### [Request a]
According to the problem page, what is the time complexity of the approach it describes?

### [Exercise text]
• • • • •
1110. Delete Nodes And Return Forest

leetcode

Links

Submission

Problem:

Given the `root` of a binary tree, each node in the tree has a distinct value. After deleting certain nodes, we need to return the forest (a collection of trees). Each node in the tree that needs to be deleted will be included in an array `to_delete`.

We need to:

Delete the nodes listed in `to_delete`
Return the remaining trees in the forest.

Solution Description:

To implement the problem we need to perform the following steps:

Perform a Depth-First Search (DFS) on the tree.
If a node needs to be deleted, recursively call the function on its children and add those children to the forest (if they are not null).
For each node, check if it's in the `to_delete` list. If it is, mark it for deletion and set its parent's reference to it to `null`.
Keep a record of all roots of trees that are not marked for deletion and return them at the end.

Time Complexity:

Each node is visited once, resulting in O(N) time complexity, where N is the number of nodes in the tree.
• • • • •
### [Given records]

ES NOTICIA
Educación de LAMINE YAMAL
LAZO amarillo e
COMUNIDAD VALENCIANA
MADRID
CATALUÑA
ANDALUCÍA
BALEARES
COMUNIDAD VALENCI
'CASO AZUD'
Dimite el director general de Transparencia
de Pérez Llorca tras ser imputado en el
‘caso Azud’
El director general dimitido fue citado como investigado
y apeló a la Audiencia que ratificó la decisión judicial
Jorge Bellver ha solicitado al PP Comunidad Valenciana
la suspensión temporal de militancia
• • • • •
### [Request b]
Give the part of the listing that runs from its first line through the line containing "El director general dimitido" as a Markdown table with the columns Line and Text, leaving out blank lines.

### [Answer a]
O(N), where N is the number of nodes in the tree.

### [Answer b]
| Line | Text |
|---|---|
| 1 | ES NOTICIA |
| 2 | Educación de LAMINE YAMAL |
| 3 | LAZO amarillo e |
| 4 | COMUNIDAD VALENCIANA |
| 5 | MADRID |
| 6 | CATALUÑA |
| 7 | ANDALUCÍA |
| 8 | BALEARES |
| 9 | COMUNIDAD VALENCI |
| 10 | 'CASO AZUD' |
| 11 | Dimite el director general de Transparencia |
| 12 | de Pérez Llorca tras ser imputado en el |
| 13 | ‘caso Azud’ |
| 14 | El director general dimitido fue citado como investigado |